▶ [COSA OCCORRE]
Formatti come lista JSON di stringhe la parte delle voci che si apre con la riga contenente "What is the total" e prosegue fino alla fine delle voci, entrambi gli estremi inclusi, con una stringa per ciascuna riga e senza le righe vuote. Escluda dalla risposta le immagini.

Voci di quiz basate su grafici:
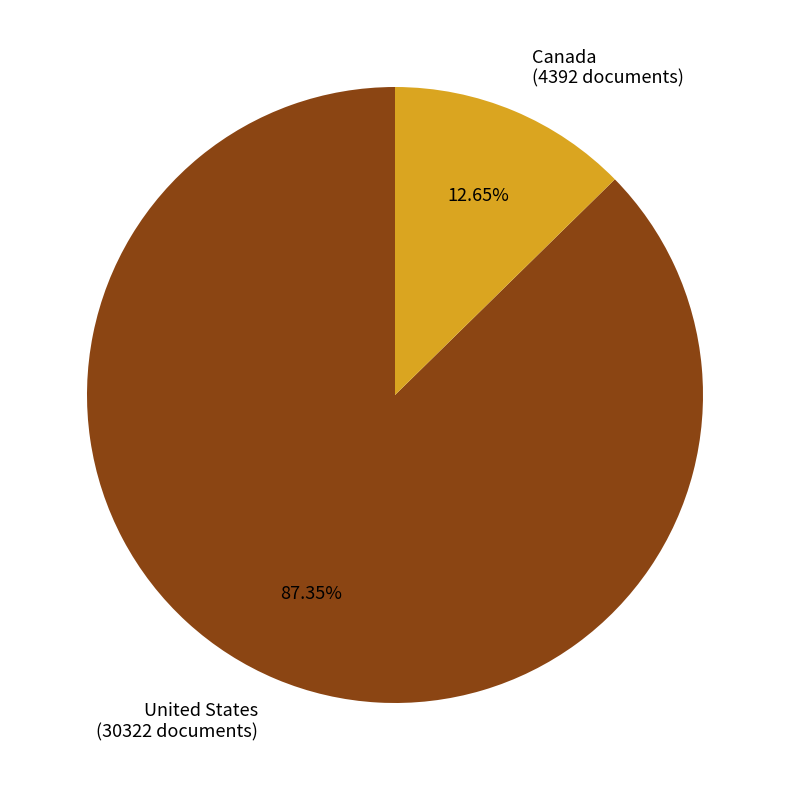

To the nearest percent, what portion does Canada represent?

13%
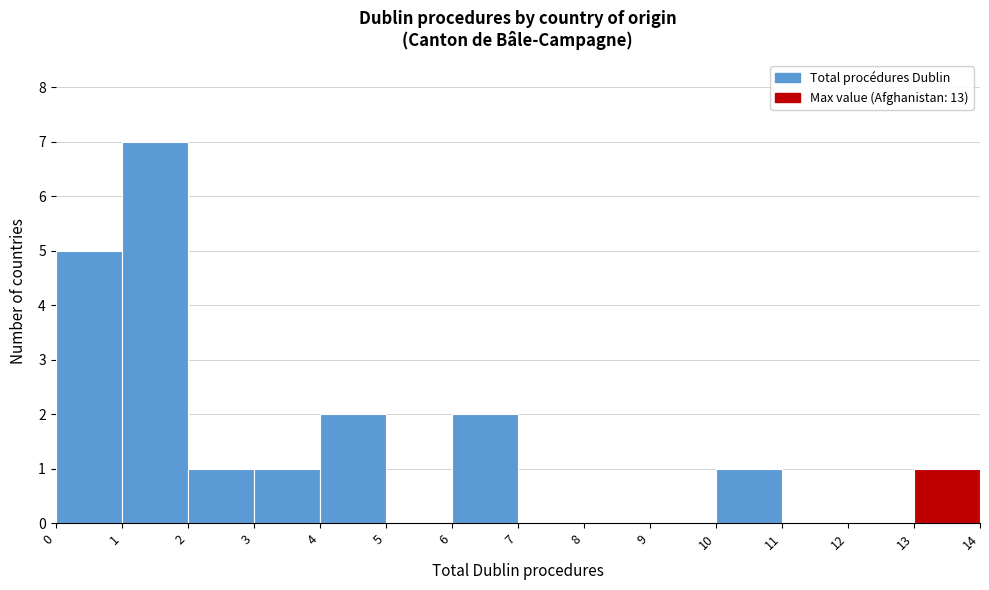

Reading left to right, transcribe this chart: for each bar, give the range it covers on the x-axis and its height. The values are not printed on the chart, so give them approximately, as read against the axis.

0 to 1: 5
1 to 2: 7
2 to 3: 1
3 to 4: 1
4 to 5: 2
5 to 6: 0
6 to 7: 2
7 to 8: 0
8 to 9: 0
9 to 10: 0
10 to 11: 1
11 to 12: 0
12 to 13: 0
13 to 14: 1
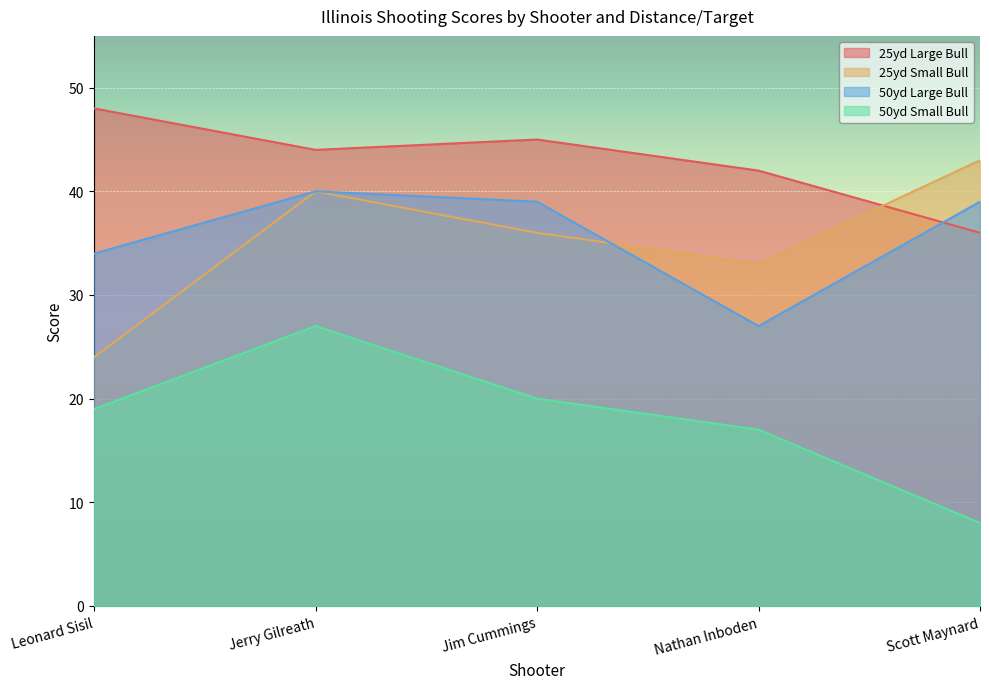

What is the total value across all series at Nathan Inboden?

119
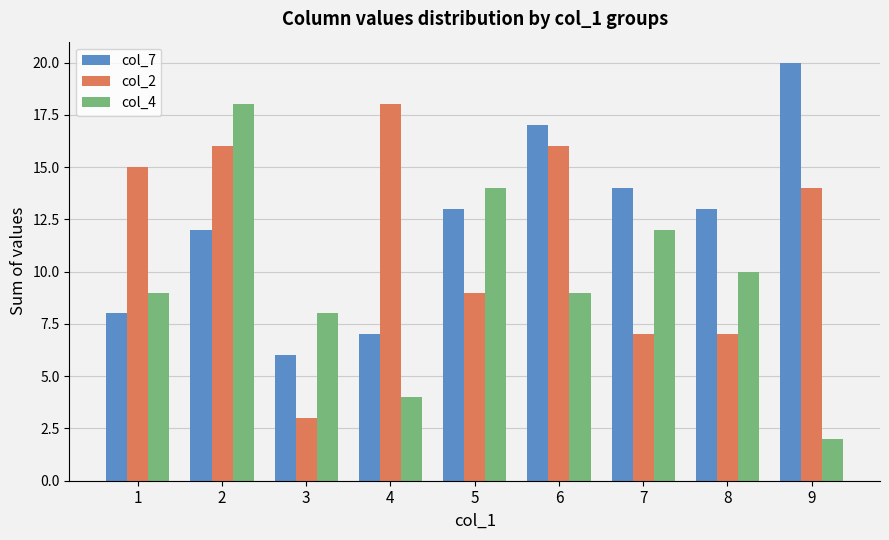

What is the difference between the second highest and minimum values in the col_4 series?

12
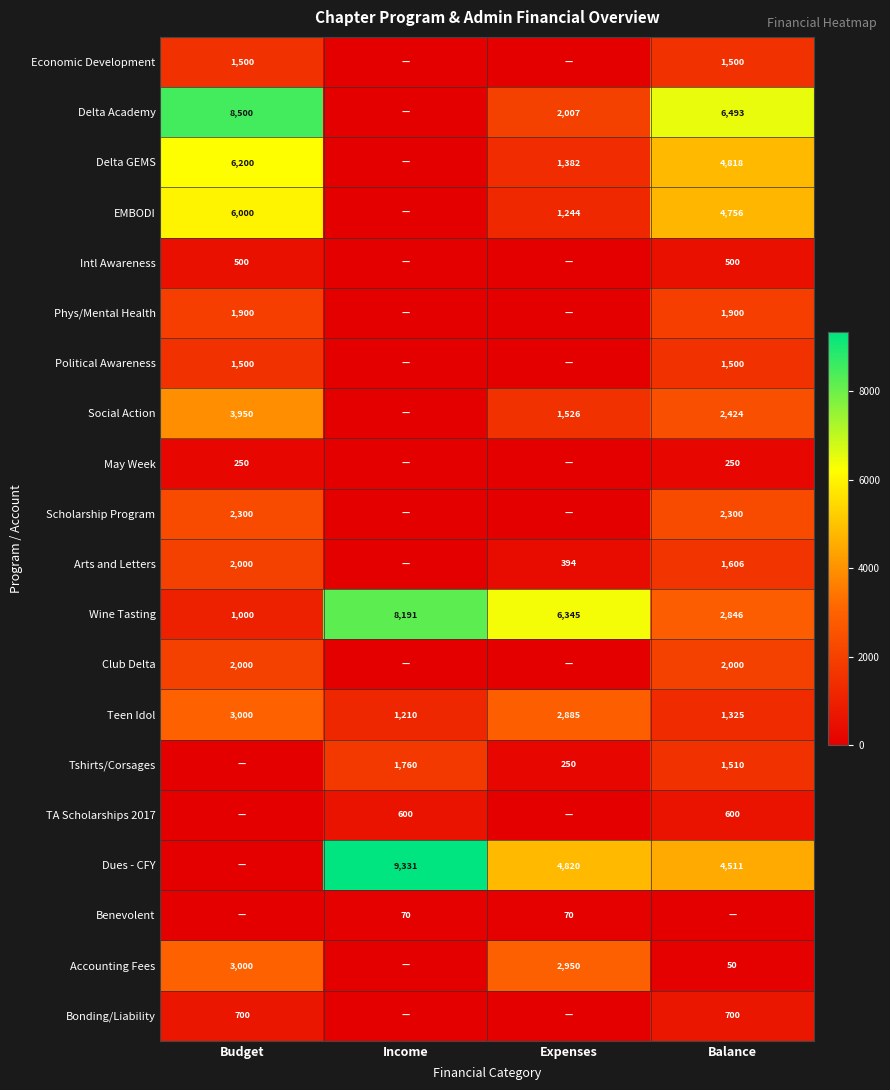

True or false: EMBODI has a value of 4756 at Balance.

True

▶ [ESITO DEL COMPITO]
[
  "What is the total value across all series at Nathan Inboden?",
  "119",
  "What is the difference between the second highest and minimum values in the col_4 series?",
  "12",
  "True or false: EMBODI has a value of 4756 at Balance.",
  "True"
]